*** Begin section ***

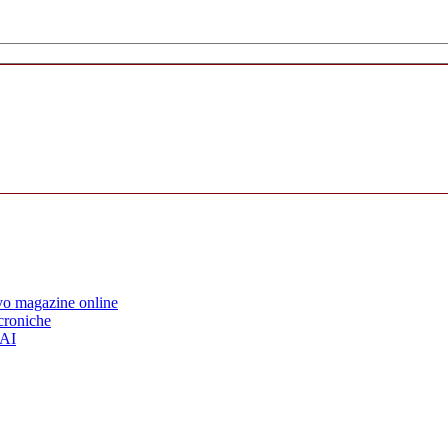
ovo magazine online
 croniche
’AI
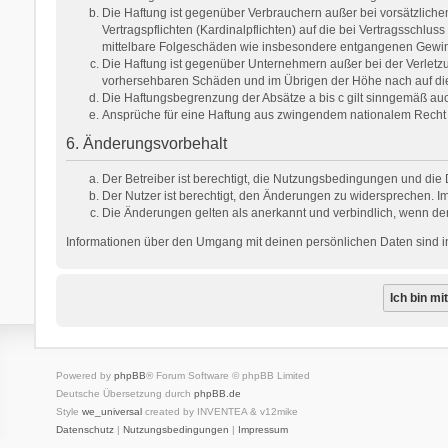
Die Haftung ist gegenüber Verbrauchern außer bei vorsätzlich
Vertragspflichten (Kardinalpflichten) auf die bei Vertragsschl
mittelbare Folgeschäden wie insbesondere entgangenen Gewi
Die Haftung ist gegenüber Unternehmern außer bei der Verletzu
vorhersehbaren Schäden und im Übrigen der Höhe nach auf die 
Die Haftungsbegrenzung der Absätze a bis c gilt sinngemäß auch
Ansprüche für eine Haftung aus zwingendem nationalem Recht 
6. Änderungsvorbehalt
Der Betreiber ist berechtigt, die Nutzungsbedingungen und die 
Der Nutzer ist berechtigt, den Änderungen zu widersprechen. Im
Die Änderungen gelten als anerkannt und verbindlich, wenn de
Informationen über den Umgang mit deinen persönlichen Daten sind in
Powered by
phpBB
® Forum Software © phpBB Limited
Deutsche Übersetzung durch
phpBB.de
Style
we_universal
created by INVENTEA & v12mike
Datenschutz
|
Nutzungsbedingungen
|
Impressum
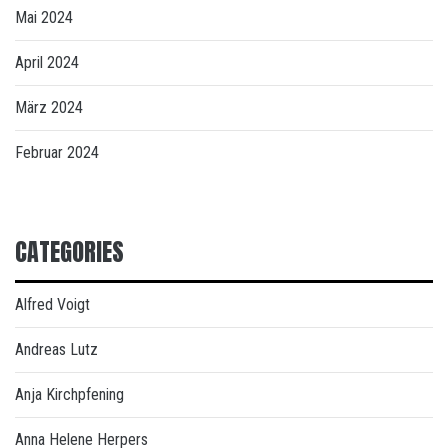
Mai 2024
April 2024
März 2024
Februar 2024
CATEGORIES
Alfred Voigt
Andreas Lutz
Anja Kirchpfening
Anna Helene Herpers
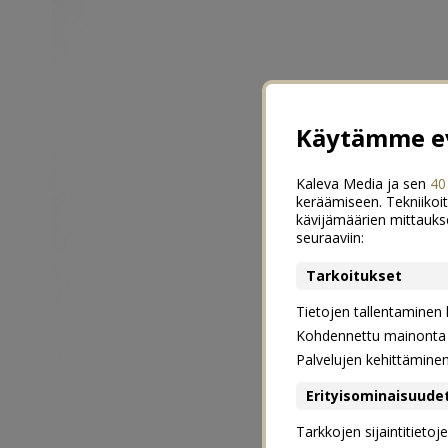
Käytämme ev
Kaleva Media ja sen
40
keräämiseen. Tekniikoit
kävijämäärien mittauks
seuraaviin:
Tarkoitukset
Tietojen tallentaminen la
Kohdennettu mainonta j
Palvelujen kehittämine
Erityisominaisuude
Tarkkojen sijaintitieto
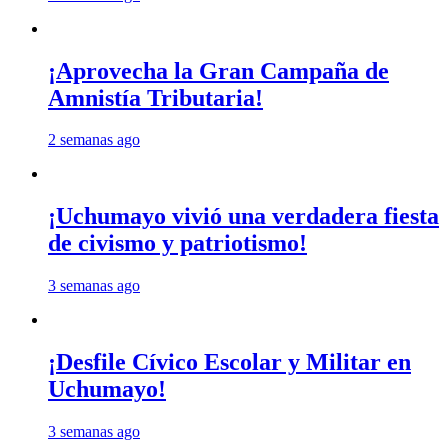
¡Aprovecha la Gran Campaña de
Amnistía Tributaria!
2 semanas ago
¡Uchumayo vivió una verdadera fiesta
de civismo y patriotismo!
3 semanas ago
¡Desfile Cívico Escolar y Militar en
Uchumayo!
3 semanas ago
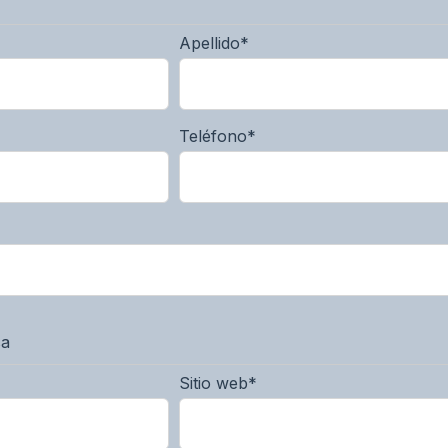
Apellido
*
Teléfono
*
sa
Sitio web
*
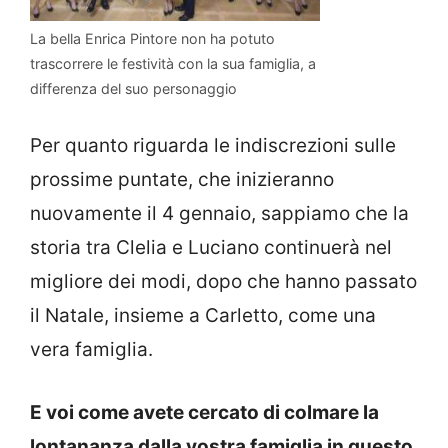
La bella Enrica Pintore non ha potuto
trascorrere le festività con la sua famiglia, a
differenza del suo personaggio
Per quanto riguarda le indiscrezioni sulle
prossime puntate, che inizieranno
nuovamente il 4 gennaio, sappiamo che la
storia tra Clelia e Luciano continuerà nel
migliore dei modi, dopo che hanno passato
il Natale, insieme a Carletto, come una
vera famiglia.
E voi come avete cercato di colmare la
lontananza dalla vostra famiglia in questo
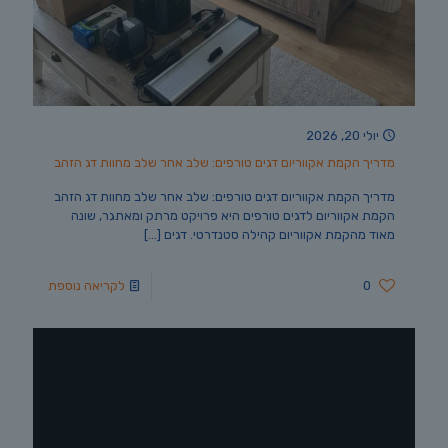
יולי 20, 2026
מדריך הקמת אקווריום דגים טורפים: שלב אחר שלב מחוות דג הזהב
מדריך הקמת אקווריום דגים טורפים: שלב אחר שלב מחוות דג הזהב
הקמת אקווריום לדגים טורפים היא פרויקט מרתק ומאתגר, שונה
מאוד מהקמת אקווריום קהילה סטנדרטי. דגים
[…]
0
לקריאה נוספת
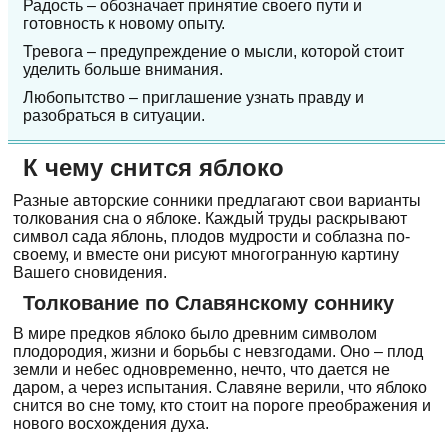
Радость – обозначает принятие своего пути и
готовность к новому опыту.
Тревога – предупреждение о мысли, которой стоит
уделить больше внимания.
Любопытство – приглашение узнать правду и
разобраться в ситуации.
К чему снится яблоко
Разные авторские сонники предлагают свои варианты
толкования сна о яблоке. Каждый труды раскрывают
символ сада яблонь, плодов мудрости и соблазна по-
своему, и вместе они рисуют многогранную картину
Вашего сновидения.
Толкование по Славянскому соннику
В мире предков яблоко было древним символом
плодородия, жизни и борьбы с невзгодами. Оно – плод
земли и небес одновременно, нечто, что дается не
даром, а через испытания. Славяне верили, что яблоко
снится во сне тому, кто стоит на пороге преображения и
нового восхождения духа.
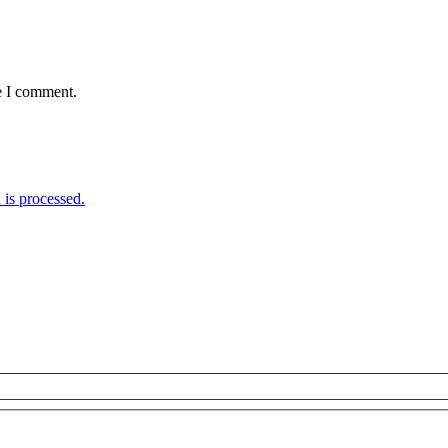
e I comment.
is processed.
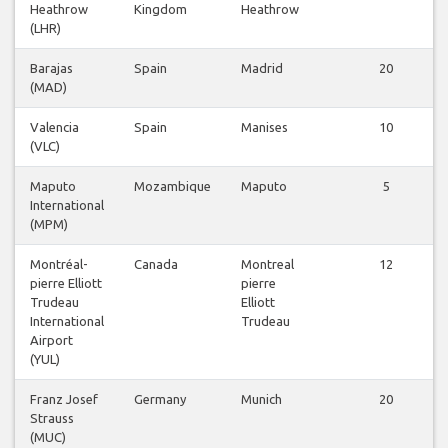
Heathrow
Kingdom
Heathrow
(LHR)
Barajas
Spain
Madrid
20
(MAD)
Valencia
Spain
Manises
10
(VLC)
Maputo
Mozambique
Maputo
5
International
(MPM)
Montréal-
Canada
Montreal
12
pierre Elliott
pierre
Trudeau
Elliott
International
Trudeau
Airport
(YUL)
Franz Josef
Germany
Munich
20
Strauss
(MUC)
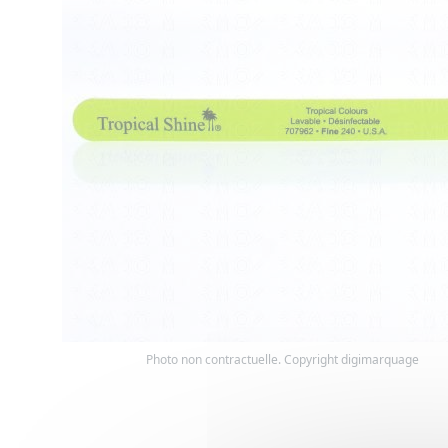
Photo non contractuelle. Copyright digimarquage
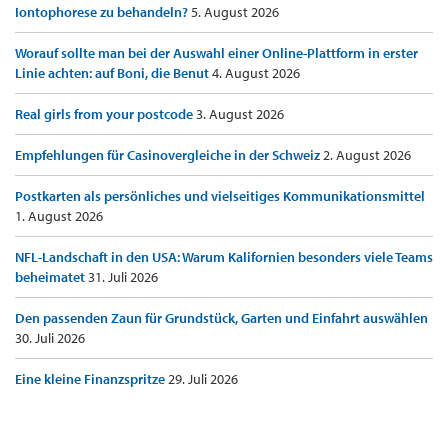
Iontophorese zu behandeln?
5. August 2026
Worauf sollte man bei der Auswahl einer Online-Plattform in erster
Linie achten: auf Boni, die Benut
4. August 2026
Real girls from your postcode
3. August 2026
Empfehlungen für Casinovergleiche in der Schweiz
2. August 2026
Postkarten als persönliches und vielseitiges Kommunikationsmittel
1. August 2026
NFL-Landschaft in den USA: Warum Kalifornien besonders viele Teams
beheimatet
31. Juli 2026
Den passenden Zaun für Grundstück, Garten und Einfahrt auswählen
30. Juli 2026
Eine kleine Finanzspritze
29. Juli 2026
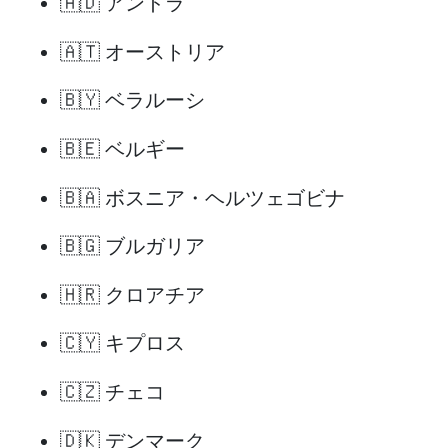
🇦🇩 アンドラ
🇦🇹 オーストリア
🇧🇾 ベラルーシ
🇧🇪 ベルギー
🇧🇦 ボスニア・ヘルツェゴビナ
🇧🇬 ブルガリア
🇭🇷 クロアチア
🇨🇾 キプロス
🇨🇿 チェコ
🇩🇰 デンマーク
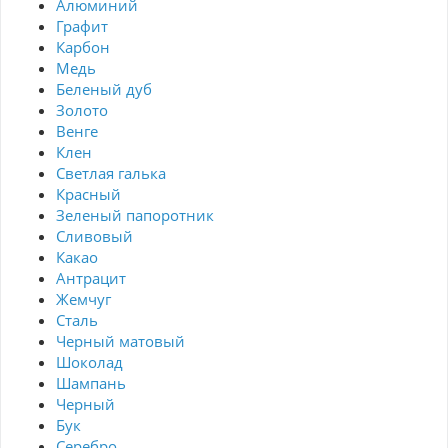
Алюминий
Графит
Карбон
Медь
Беленый дуб
Золото
Венге
Клен
Светлая галька
Красный
Зеленый папоротник
Сливовый
Какао
Антрацит
Жемчуг
Сталь
Черный матовый
Шоколад
Шампань
Черный
Бук
Серебро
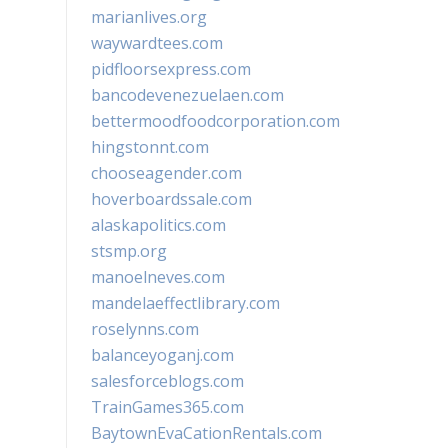
marianlives.org
waywardtees.com
pidfloorsexpress.com
bancodevenezuelaen.com
bettermoodfoodcorporation.com
hingstonnt.com
chooseagender.com
hoverboardssale.com
alaskapolitics.com
stsmp.org
manoelneves.com
mandelaeffectlibrary.com
roselynns.com
balanceyoganj.com
salesforceblogs.com
TrainGames365.com
BaytownEvaCationRentals.com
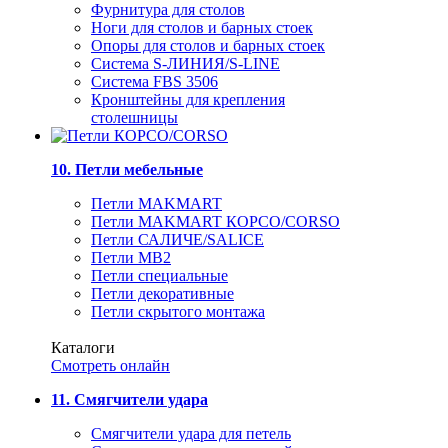
Фурнитура для столов
Ноги для столов и барных стоек
Опоры для столов и барных стоек
Система S-ЛИНИЯ/S-LINE
Система FBS 3506
Кронштейны для крепления
столешницы
10. Петли мебельные
Петли MAKMART
Петли MAKMART КОРСО/CORSO
Петли САЛИЧЕ/SALICE
Петли MB2
Петли специальные
Петли декоративные
Петли скрытого монтажа
Каталоги
Смотреть онлайн
11. Смягчители удара
Смягчители удара для петель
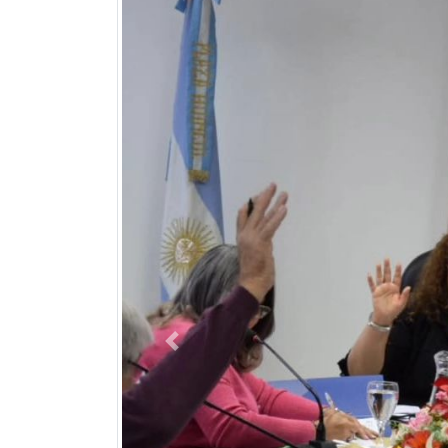
Previous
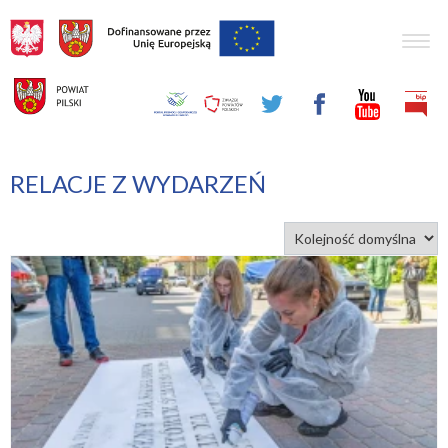
Togg
navig
RELACJE Z WYDARZEŃ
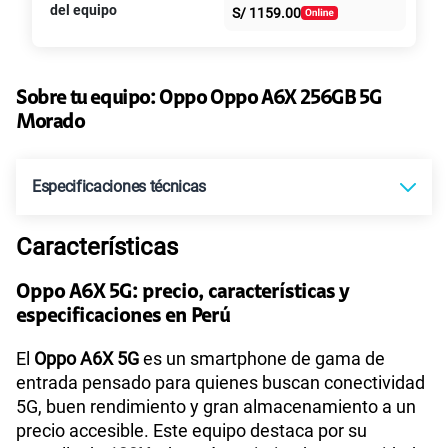
S/
39.95
S/
79.90
del equipo
S/
1159.00
intereses
Paga solo
50% dto. x 6 meses
135GB
en alta velocidad
S/
47.95
Sobre tu equipo:
Oppo
Oppo A6X 256GB 5G
S/
95.90
Paga solo
50% dto. x 12 meses
Morado
Ver más planes
Especificaciones técnicas
Características
Tecnología de Pantalla
IPS LCD, 120Hz, 1125 nits (HBM)
Oppo A6X 5G: precio, características y
especificaciones en Perú
Sistema operativo
Android 15
El
Oppo A6X 5G
es un smartphone de gama de
entrada pensado para quienes buscan conectividad
5G, buen rendimiento y gran almacenamiento a un
Procesador
MediaTek MT6835T
precio accesible. Este equipo destaca por su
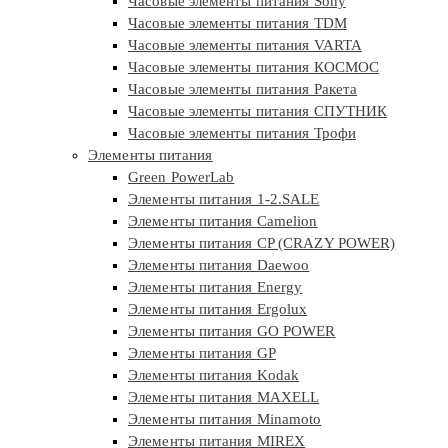
Часовые элементы питания Sony
Часовые элементы питания TDM
Часовые элементы питания VARTA
Часовые элементы питания КОСМОС
Часовые элементы питания Ракета
Часовые элементы питания СПУТНИК
Часовые элементы питания Трофи
Элементы питания
Green PowerLab
Элементы питания 1-2.SALE
Элементы питания Camelion
Элементы питания CP (CRAZY POWER)
Элементы питания Daewoo
Элементы питания Energy
Элементы питания Ergolux
Элементы питания GO POWER
Элементы питания GP
Элементы питания Kodak
Элементы питания MAXELL
Элементы питания Minamoto
Элементы питания MIREX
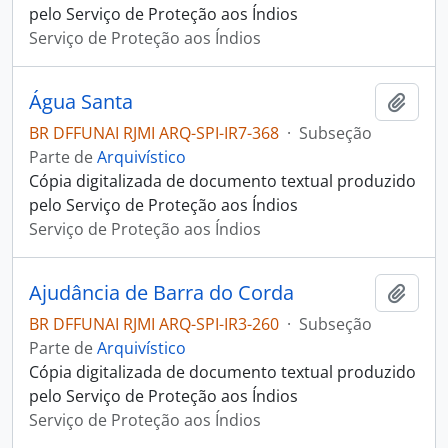
pelo Serviço de Proteção aos Índios
Serviço de Proteção aos Índios
Água Santa
Adici
BR DFFUNAI RJMI ARQ-SPI-IR7-368
·
Subseção
Parte de
Arquivístico
Cópia digitalizada de documento textual produzido
pelo Serviço de Proteção aos Índios
Serviço de Proteção aos Índios
Ajudância de Barra do Corda
Adici
BR DFFUNAI RJMI ARQ-SPI-IR3-260
·
Subseção
Parte de
Arquivístico
Cópia digitalizada de documento textual produzido
pelo Serviço de Proteção aos Índios
Serviço de Proteção aos Índios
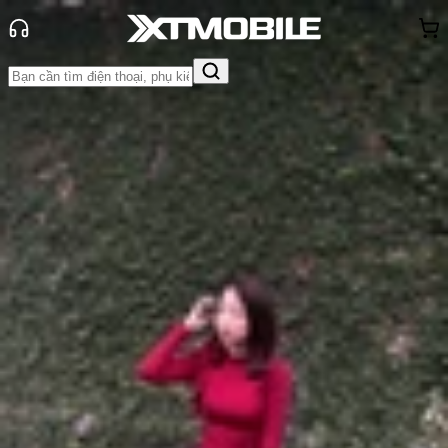
Trang chủ
Tin tức
Thủ thuật
Tin Mới
Đánh Giá - Trên Tay
So Sánh
Tư vấn
Khuyến
mãi
Thủ thuật
Hỏi đáp
App - Game
Thông báo
Khách
hàng - Sự kiện
Cách tra cứu số điện thoại shipper
Shopee Express mới nhất
Anh Thư
Ngày đăng:
04/11/2024
Cập nhật:
04/11/2024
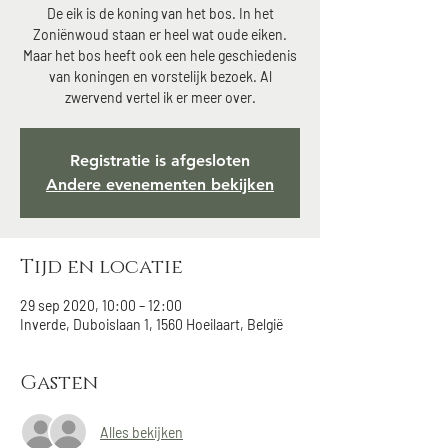
De eik is de koning van het bos. In het
Zoniënwoud staan er heel wat oude eiken.
Maar het bos heeft ook een hele geschiedenis
van koningen en vorstelijk bezoek. Al
zwervend vertel ik er meer over.
Registratie is afgesloten
Andere evenementen bekijken
Tijd en locatie
29 sep 2020, 10:00 – 12:00
Inverde, Duboislaan 1, 1560 Hoeilaart, België
Gasten
Alles bekijken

*** End section ***

■ Directions:
Copy out word for word the lines of the records from the line with "Радость – обозначает принятие своего пути и" to the line with "Разные авторские сонники", both included.

■ Response for this exercise:
Радость – обозначает принятие своего пути и
готовность к новому опыту.
Тревога – предупреждение о мысли, которой стоит
уделить больше внимания.
Любопытство – приглашение узнать правду и
разобраться в ситуации.
К чему снится яблоко
Разные авторские сонники предлагают свои варианты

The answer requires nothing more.